The QUEST logic die incorporates 24 cores. Each of the 24 cores operates at 300 MHz while the individual TCI channels run at 3.6 GHz. There is a single channel per core which consists of 7 transmission coils and 5 receiver coils. The read/write latency is always 3 cycles. This includes the TCI trip time and is uniform over all eight of the stacked SRAM dies. This works out to 9.6 Gb/s per vault or 28.8 GB/s per module.
The die incorporates 24 MIMD parallel cores. Each core is linked in a mesh topology to its four neighbors – north, south, east, and west – as well as a tree-structured global network. Additionally, every core is linked to its corresponding vault SRAM via the TCI interface. Direct memory accesses are done by the dedicated DMAC unit which handles both vault SRAM memory accesses as well as the 7.68 MiB of on-die shared memory (intra-core).

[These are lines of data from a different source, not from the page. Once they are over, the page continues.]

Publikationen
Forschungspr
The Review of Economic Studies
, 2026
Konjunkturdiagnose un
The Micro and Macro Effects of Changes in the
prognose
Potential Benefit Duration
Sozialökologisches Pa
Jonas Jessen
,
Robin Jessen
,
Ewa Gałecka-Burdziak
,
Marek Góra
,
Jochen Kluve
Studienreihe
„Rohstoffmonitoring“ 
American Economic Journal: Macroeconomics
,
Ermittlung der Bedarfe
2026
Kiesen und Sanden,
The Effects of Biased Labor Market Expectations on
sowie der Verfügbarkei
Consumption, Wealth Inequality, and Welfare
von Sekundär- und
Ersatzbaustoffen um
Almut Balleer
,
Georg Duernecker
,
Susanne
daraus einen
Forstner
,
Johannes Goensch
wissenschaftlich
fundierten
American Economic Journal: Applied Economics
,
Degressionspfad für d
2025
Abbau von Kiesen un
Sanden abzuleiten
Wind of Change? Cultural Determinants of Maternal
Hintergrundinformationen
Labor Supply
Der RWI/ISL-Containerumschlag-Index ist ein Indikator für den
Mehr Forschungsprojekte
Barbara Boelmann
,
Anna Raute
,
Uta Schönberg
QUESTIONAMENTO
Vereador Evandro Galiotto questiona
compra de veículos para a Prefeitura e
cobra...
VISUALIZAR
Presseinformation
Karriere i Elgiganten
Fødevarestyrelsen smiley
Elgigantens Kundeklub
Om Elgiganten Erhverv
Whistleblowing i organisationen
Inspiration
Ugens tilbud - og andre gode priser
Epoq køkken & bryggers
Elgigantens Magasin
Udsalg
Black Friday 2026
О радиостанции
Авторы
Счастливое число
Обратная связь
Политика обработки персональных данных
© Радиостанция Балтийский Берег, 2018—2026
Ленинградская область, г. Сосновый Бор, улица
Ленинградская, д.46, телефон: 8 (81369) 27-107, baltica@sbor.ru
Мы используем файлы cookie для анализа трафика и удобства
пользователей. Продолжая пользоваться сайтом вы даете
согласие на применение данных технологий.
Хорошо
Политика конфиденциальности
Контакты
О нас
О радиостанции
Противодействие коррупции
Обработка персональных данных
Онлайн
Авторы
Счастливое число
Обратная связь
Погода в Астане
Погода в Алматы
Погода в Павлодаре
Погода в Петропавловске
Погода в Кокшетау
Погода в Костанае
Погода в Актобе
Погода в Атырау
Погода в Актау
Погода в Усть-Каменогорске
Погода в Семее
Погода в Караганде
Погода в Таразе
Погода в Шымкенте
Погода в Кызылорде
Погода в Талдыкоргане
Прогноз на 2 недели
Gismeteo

QUEST uses a relatively simple bit-serial architecture. The bit-serial PE array consists of 16 columns and 32 rows. Double-buffered weights (stored in W_MEM) are distributed in parallel while double-buffered activations (stored in A_MEM) are broadcasted in parallel to all the rows. Each PE generates a partial dot product in parallel. The results are shifted and accumulated at the ACT unit.
Bias stored in B_MEMs are shifted into the ACT unit located at the end of each column. The ACT unit applies biases, scaling, and the activation function and then writes the output into the out memory (O_MEM).
For a CNN such as AlexNet, processing can be done all 24 cores, layer by layer, with input and output results intermediately being stored in the SRAM. For the CONV layers clever placement of ‘virtual core clusters’ can be done in order to form clusters where the output channel is mapped (taking advantage of the physical locations of the cores on the mesh). For the fully connected layers, an even mapping of the output neurons is applied to all the cores. In this network, activations from one core’s SRAM vault will inevitably have to be read by another core. Those operations will be done through the on-die networks and through the TCI interfaces.
Supporting precision of 1 to 4 bits, QUEST dissipates 3.3 W (includes the stacked SRAM) at a nominal voltage of 1.1 volts and can achieve a peak performance of 1.96 TOPS for 4b and 7.49 TOPS for 1b. For AlexNet at 4b, the effective performance is 1.825 TOPS (76.7% Top-5 Accuracy).